Another thing I wonder is - why do they ask you over and over again, what's your name, date of birth and who is your doctor and what is your operation today? Surely the clip board that they keep dropping on your tummy has all that written on it.

ah! so much material and so little time to write.....

Re: While we are on medical procedures

Posted: Tue Jan 25, 2011 8:57 am
by Peely
G'day Zondrae

All the questions are most likely asked to make sure that they have it right. If the wrong procedure was carried out in any case, I'm sure that they would be up for quite a big bill. Back when I was a high school student, I went in to hospital to have an operation done on my right thumb. The doctor that did the procedure had written down that it was to be carried out on my left thumb. The questions in the operating room before hand soon set them right that a mistake had been made on the forms.

Regards


John Peel

Re: While we are on medical procedures

Posted: Tue Jan 25, 2011 9:35 am
by william williams
Clerical mistakes. While waiting to get my left knee replaced at Canberra hospital they kept sending me a form for me to sign concerning me to have a vasectomy now what has that to got to do with a knee replacement and they wondered why I went and had my knee replaced at Goldbourn hospital

Bill Williams

Re: While we are on medical procedures

Posted: Tue Jan 25, 2011 12:18 pm
by Heather
:lol: Bob - there is nothing in this world that is a secret now.

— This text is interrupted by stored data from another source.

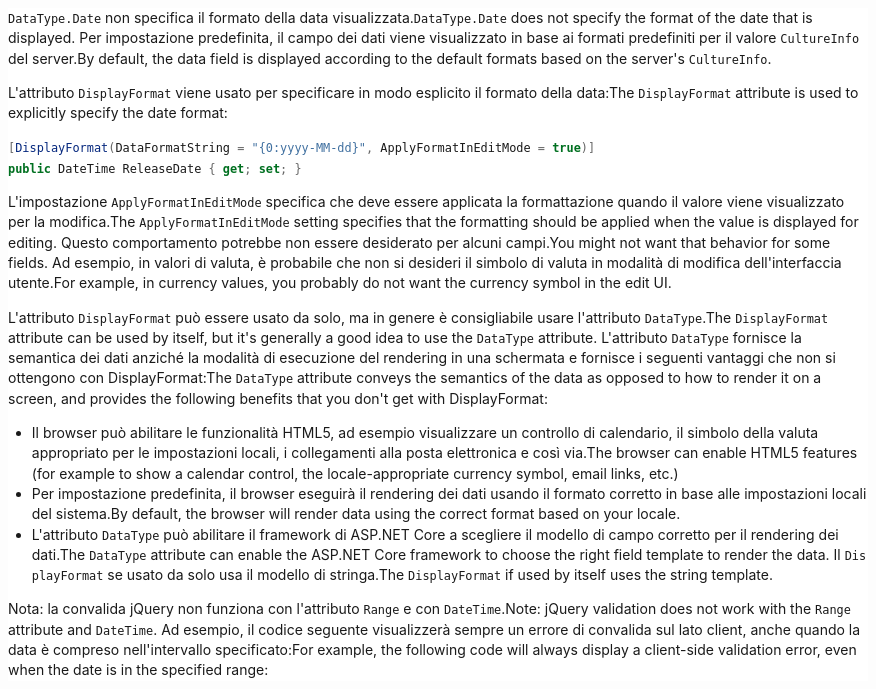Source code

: <span data-ttu-id="e65e9-189">`DataType.Date` non specifica il formato della data visualizzata.</span><span class="sxs-lookup"><span data-stu-id="e65e9-189">`DataType.Date` does not specify the format of the date that is displayed.</span></span> <span data-ttu-id="e65e9-190">Per impostazione predefinita, il campo dei dati viene visualizzato in base ai formati predefiniti per il valore `CultureInfo` del server.</span><span class="sxs-lookup"><span data-stu-id="e65e9-190">By default, the data field is displayed according to the default formats based on the server's `CultureInfo`.</span></span>

<span data-ttu-id="e65e9-191">L'attributo `DisplayFormat` viene usato per specificare in modo esplicito il formato della data:</span><span class="sxs-lookup"><span data-stu-id="e65e9-191">The `DisplayFormat` attribute is used to explicitly specify the date format:</span></span>

```csharp
[DisplayFormat(DataFormatString = "{0:yyyy-MM-dd}", ApplyFormatInEditMode = true)]
public DateTime ReleaseDate { get; set; }
```

<span data-ttu-id="e65e9-192">L'impostazione `ApplyFormatInEditMode` specifica che deve essere applicata la formattazione quando il valore viene visualizzato per la modifica.</span><span class="sxs-lookup"><span data-stu-id="e65e9-192">The `ApplyFormatInEditMode` setting specifies that the formatting should be applied when the value is displayed for editing.</span></span> <span data-ttu-id="e65e9-193">Questo comportamento potrebbe non essere desiderato per alcuni campi.</span><span class="sxs-lookup"><span data-stu-id="e65e9-193">You might not want that behavior for some fields.</span></span> <span data-ttu-id="e65e9-194">Ad esempio, in valori di valuta, è probabile che non si desideri il simbolo di valuta in modalità di modifica dell'interfaccia utente.</span><span class="sxs-lookup"><span data-stu-id="e65e9-194">For example, in currency values, you probably do not want the currency symbol in the edit UI.</span></span>

<span data-ttu-id="e65e9-195">L'attributo `DisplayFormat` può essere usato da solo, ma in genere è consigliabile usare l'attributo `DataType`.</span><span class="sxs-lookup"><span data-stu-id="e65e9-195">The `DisplayFormat` attribute can be used by itself, but it's generally a good idea to use the `DataType` attribute.</span></span> <span data-ttu-id="e65e9-196">L'attributo `DataType` fornisce la semantica dei dati anziché la modalità di esecuzione del rendering in una schermata e fornisce i seguenti vantaggi che non si ottengono con DisplayFormat:</span><span class="sxs-lookup"><span data-stu-id="e65e9-196">The `DataType` attribute conveys the semantics of the data as opposed to how to render it on a screen, and provides the following benefits that you don't get with DisplayFormat:</span></span>

* <span data-ttu-id="e65e9-197">Il browser può abilitare le funzionalità HTML5, ad esempio visualizzare un controllo di calendario, il simbolo della valuta appropriato per le impostazioni locali, i collegamenti alla posta elettronica e così via.</span><span class="sxs-lookup"><span data-stu-id="e65e9-197">The browser can enable HTML5 features (for example to show a calendar control, the locale-appropriate currency symbol, email links, etc.)</span></span>
* <span data-ttu-id="e65e9-198">Per impostazione predefinita, il browser eseguirà il rendering dei dati usando il formato corretto in base alle impostazioni locali del sistema.</span><span class="sxs-lookup"><span data-stu-id="e65e9-198">By default, the browser will render data using the correct format based on your locale.</span></span>
* <span data-ttu-id="e65e9-199">L'attributo `DataType` può abilitare il framework di ASP.NET Core a scegliere il modello di campo corretto per il rendering dei dati.</span><span class="sxs-lookup"><span data-stu-id="e65e9-199">The `DataType` attribute can enable the ASP.NET Core framework to choose the right field template to render the data.</span></span> <span data-ttu-id="e65e9-200">Il `DisplayFormat` se usato da solo usa il modello di stringa.</span><span class="sxs-lookup"><span data-stu-id="e65e9-200">The `DisplayFormat` if used by itself uses the string template.</span></span>

<span data-ttu-id="e65e9-201">Nota: la convalida jQuery non funziona con l'attributo `Range` e con `DateTime`.</span><span class="sxs-lookup"><span data-stu-id="e65e9-201">Note: jQuery validation does not work with the `Range` attribute and `DateTime`.</span></span> <span data-ttu-id="e65e9-202">Ad esempio, il codice seguente visualizzerà sempre un errore di convalida sul lato client, anche quando la data è compreso nell'intervallo specificato:</span><span class="sxs-lookup"><span data-stu-id="e65e9-202">For example, the following code will always display a client-side validation error, even when the date is in the specified range:</span></span>
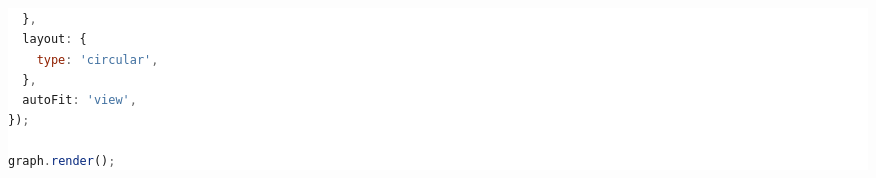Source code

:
 ```js | ob { inject: true }
  },
  layout: {
    type: 'circular',
  },
  autoFit: 'view',
});

graph.render();
```
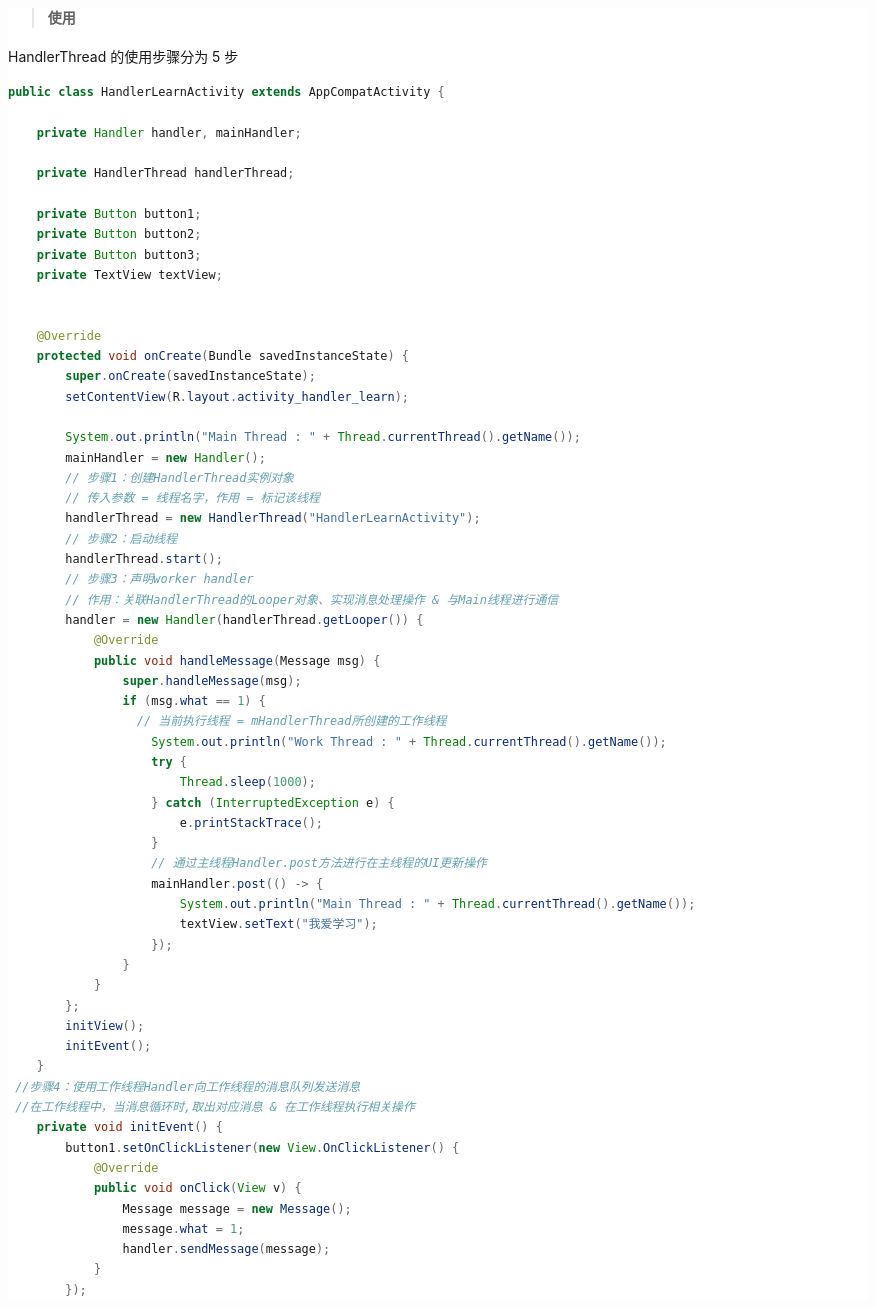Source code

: > #### 使用

HandlerThread 的使用步骤分为 5 步

```java
public class HandlerLearnActivity extends AppCompatActivity {

    private Handler handler, mainHandler;

    private HandlerThread handlerThread;

    private Button button1;
    private Button button2;
    private Button button3;
    private TextView textView;


    @Override
    protected void onCreate(Bundle savedInstanceState) {
        super.onCreate(savedInstanceState);
        setContentView(R.layout.activity_handler_learn);

        System.out.println("Main Thread : " + Thread.currentThread().getName());
        mainHandler = new Handler();
        // 步骤1：创建HandlerThread实例对象
        // 传入参数 = 线程名字，作用 = 标记该线程
        handlerThread = new HandlerThread("HandlerLearnActivity");
        // 步骤2：启动线程
        handlerThread.start();
      	// 步骤3：声明worker handler
      	// 作用：关联HandlerThread的Looper对象、实现消息处理操作 & 与Main线程进行通信
        handler = new Handler(handlerThread.getLooper()) {
            @Override
            public void handleMessage(Message msg) {
                super.handleMessage(msg);
                if (msg.what == 1) {
                  // 当前执行线程 = mHandlerThread所创建的工作线程
                    System.out.println("Work Thread : " + Thread.currentThread().getName());
                    try {
                        Thread.sleep(1000);
                    } catch (InterruptedException e) {
                        e.printStackTrace();
                    }
                  	// 通过主线程Handler.post方法进行在主线程的UI更新操作
                    mainHandler.post(() -> {
                        System.out.println("Main Thread : " + Thread.currentThread().getName());
                        textView.setText("我爱学习");
                    });
                }
            }
        };
        initView();
        initEvent();
    }
 //步骤4：使用工作线程Handler向工作线程的消息队列发送消息
 //在工作线程中，当消息循环时,取出对应消息 & 在工作线程执行相关操作
    private void initEvent() {
        button1.setOnClickListener(new View.OnClickListener() {
            @Override
            public void onClick(View v) {
                Message message = new Message();
                message.what = 1;
                handler.sendMessage(message);
            }
        });
```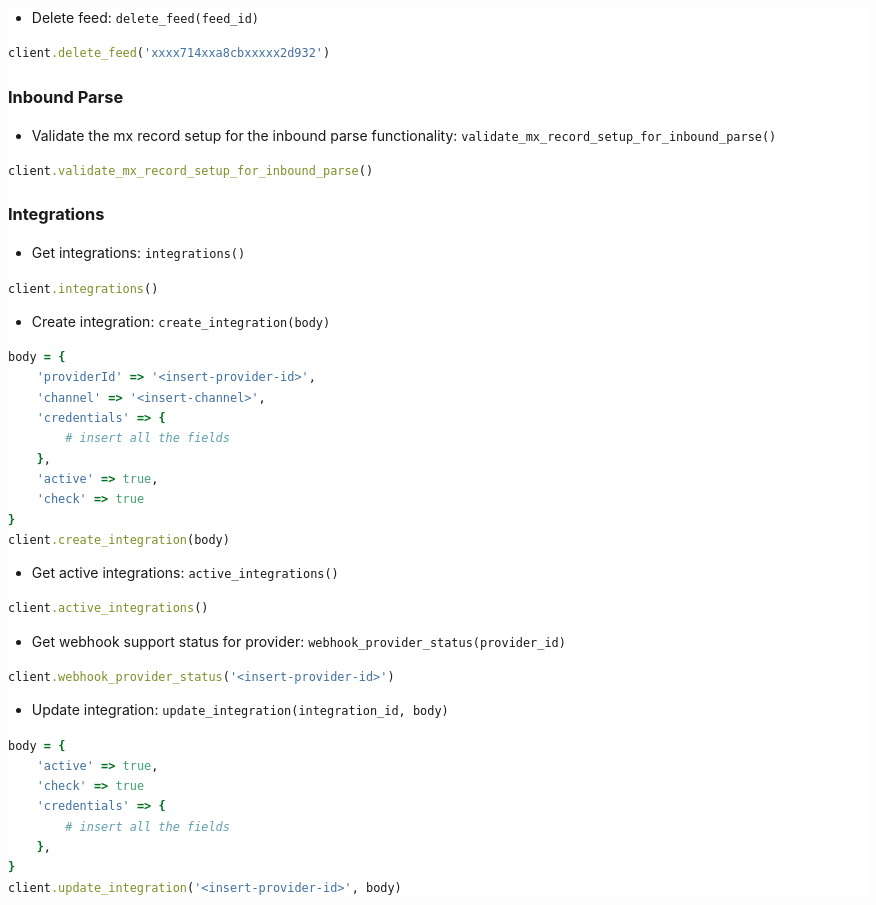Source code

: - Delete feed: `delete_feed(feed_id)`

```ruby
client.delete_feed('xxxx714xxa8cbxxxxx2d932')
```


### Inbound Parse

- Validate the mx record setup for the inbound parse functionality: `validate_mx_record_setup_for_inbound_parse()`

```ruby
client.validate_mx_record_setup_for_inbound_parse()
```

### Integrations

- Get integrations: `integrations()`

```ruby
client.integrations()
```

- Create integration: `create_integration(body)`

```ruby
body = {
    'providerId' => '<insert-provider-id>',
    'channel' => '<insert-channel>',
    'credentials' => {
        # insert all the fields
    },
    'active' => true,
    'check' => true
}
client.create_integration(body)
```

- Get active integrations: `active_integrations()`

```ruby
client.active_integrations()
```

- Get webhook support status for provider: `webhook_provider_status(provider_id)`

```ruby
client.webhook_provider_status('<insert-provider-id>')
```

- Update integration: `update_integration(integration_id, body)`

```ruby
body = {
    'active' => true,
    'check' => true
    'credentials' => {
        # insert all the fields
    },
}
client.update_integration('<insert-provider-id>', body)
```

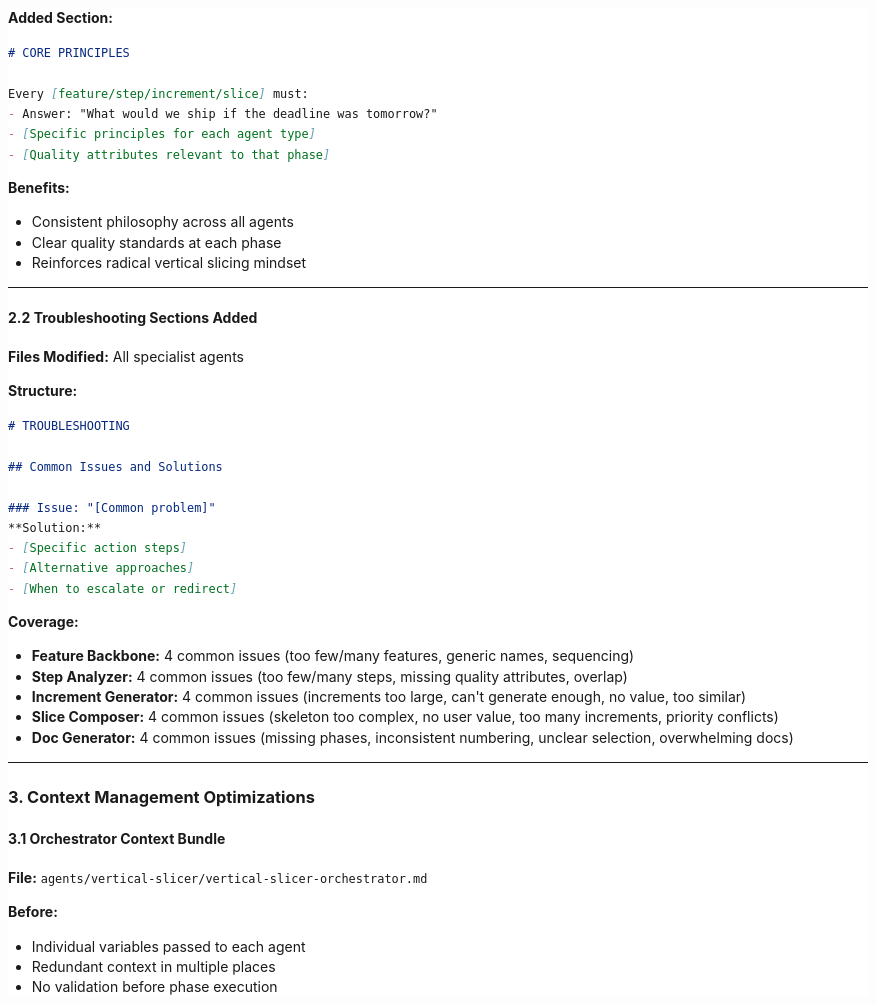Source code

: **Added Section:**
```markdown
# CORE PRINCIPLES

Every [feature/step/increment/slice] must:
- Answer: "What would we ship if the deadline was tomorrow?"
- [Specific principles for each agent type]
- [Quality attributes relevant to that phase]
```

**Benefits:**
- Consistent philosophy across all agents
- Clear quality standards at each phase
- Reinforces radical vertical slicing mindset

---

#### 2.2 Troubleshooting Sections Added
**Files Modified:** All specialist agents

**Structure:**
```markdown
# TROUBLESHOOTING

## Common Issues and Solutions

### Issue: "[Common problem]"
**Solution:**
- [Specific action steps]
- [Alternative approaches]
- [When to escalate or redirect]
```

**Coverage:**
- **Feature Backbone:** 4 common issues (too few/many features, generic names, sequencing)
- **Step Analyzer:** 4 common issues (too few/many steps, missing quality attributes, overlap)
- **Increment Generator:** 4 common issues (increments too large, can't generate enough, no value, too similar)
- **Slice Composer:** 4 common issues (skeleton too complex, no user value, too many increments, priority conflicts)
- **Doc Generator:** 4 common issues (missing phases, inconsistent numbering, unclear selection, overwhelming docs)

---

### 3. Context Management Optimizations

#### 3.1 Orchestrator Context Bundle
**File:** `agents/vertical-slicer/vertical-slicer-orchestrator.md`

**Before:**
- Individual variables passed to each agent
- Redundant context in multiple places
- No validation before phase execution
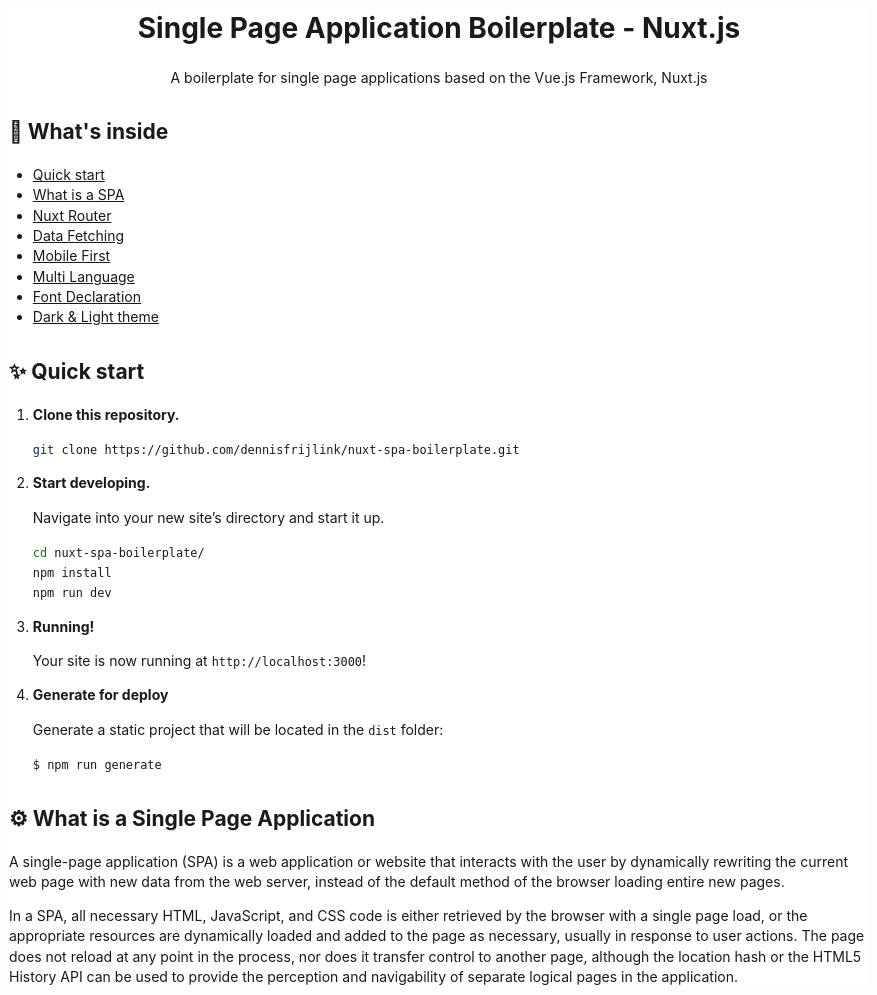 <h1 align="center">
  Single Page Application Boilerplate - Nuxt.js
</h1>
<p align="center">
  A boilerplate for single page applications based on the Vue.js Framework, Nuxt.js
  </a>
</p>

## 🧐 What's inside
- [Quick start](#user-content--quick-start)
- [What is a SPA](#user-content-️-what-is-a-single-page-application) 
- [Nuxt Router](#user-content-️-nuxt-router)
- [Data Fetching](#user-content--data-fetching)
- [Mobile First](#user-content--breakpoints-mobile-first)
- [Multi Language](#user-content--nuxt-i18n)
- [Font Declaration](#user-content--fonts)
- [Dark & Light theme](#user-content--dark--light-theme)

## ✨ Quick start

1.  **Clone this repository.**

    ```sh
    git clone https://github.com/dennisfrijlink/nuxt-spa-boilerplate.git
    ```

2.  **Start developing.**

    Navigate into your new site’s directory and start it up.

    ```sh
    cd nuxt-spa-boilerplate/
    npm install
    npm run dev
    ```

3.  **Running!**

    Your site is now running at `http://localhost:3000`!

4.  **Generate for deploy**
    
    Generate a static project that will be located in the ``dist`` folder:
    ```bash
    $ npm run generate
    ```
## ⚙️ What is a Single Page Application
A single-page application (SPA) is a web application or website that interacts with the user by dynamically rewriting the current web page with new data from the web server, instead of the default method of the browser loading entire new pages.

In a SPA, all necessary HTML, JavaScript, and CSS code is either retrieved by the browser with a single page load, or the appropriate resources are dynamically loaded and added to the page as necessary, usually in response to user actions. The page does not reload at any point in the process, nor does it transfer control to another page, although the location hash or the HTML5 History API can be used to provide the perception and navigability of separate logical pages in the application.
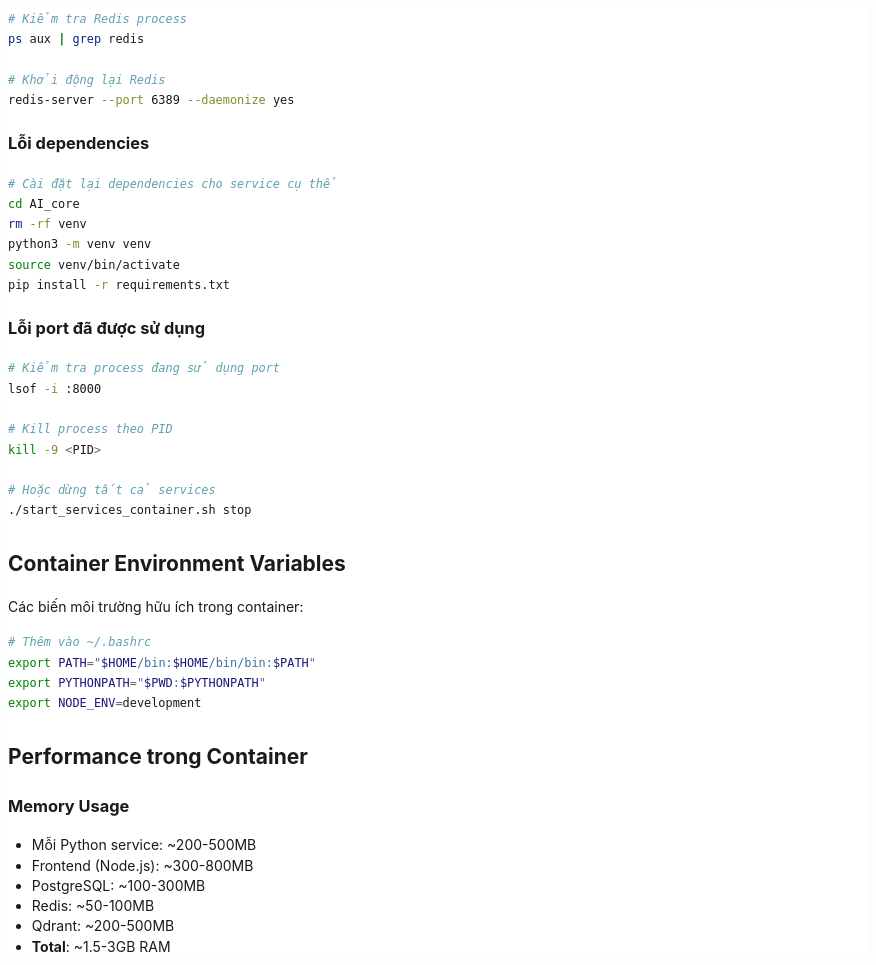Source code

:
 ```bash
# Kiểm tra Redis process
ps aux | grep redis

# Khởi động lại Redis
redis-server --port 6389 --daemonize yes
```

### Lỗi dependencies

```bash
# Cài đặt lại dependencies cho service cụ thể
cd AI_core
rm -rf venv
python3 -m venv venv
source venv/bin/activate
pip install -r requirements.txt
```

### Lỗi port đã được sử dụng

```bash
# Kiểm tra process đang sử dụng port
lsof -i :8000

# Kill process theo PID
kill -9 <PID>

# Hoặc dừng tất cả services
./start_services_container.sh stop
```

## Container Environment Variables

Các biến môi trường hữu ích trong container:

```bash
# Thêm vào ~/.bashrc
export PATH="$HOME/bin:$HOME/bin/bin:$PATH"
export PYTHONPATH="$PWD:$PYTHONPATH"
export NODE_ENV=development
```

## Performance trong Container

### Memory Usage
- Mỗi Python service: ~200-500MB
- Frontend (Node.js): ~300-800MB
- PostgreSQL: ~100-300MB
- Redis: ~50-100MB
- Qdrant: ~200-500MB
- **Total**: ~1.5-3GB RAM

It is hilarious and I couldn't stop laughing. Do you perform this by any chance? It would be fun to watch the faces of the audience squirming. Absolutely loved it.

Heather :)

Re: While we are on medical procedures

Posted: Tue Jan 25, 2011 2:10 pm
by Maureen K Clifford
Would it be their faces squirming Heather??? :lol: Do you think so????

Re: While we are on medical procedures

Posted: Tue Jan 25, 2011 3:39 pm
by Heather
Mmmm, I agree, bad choice of word Maureen. Faces wincing perhaps would have been a better word. Also some clenching and definitely lots of squirming.

Re: While we are on medical procedures

Posted: Tue Jan 25, 2011 4:15 pm
by Bob Pacey
Thanks for the comments everyone. Heather have only done it as a reading for a group of older folk and had some in tears. Do not know if it was the poem or memories. I do perform a poem about my prostate test which can have the same effect.

Cheers Folk I hope everyone has some performances for Australa day tomorrow. Aussie Aussie Aussie.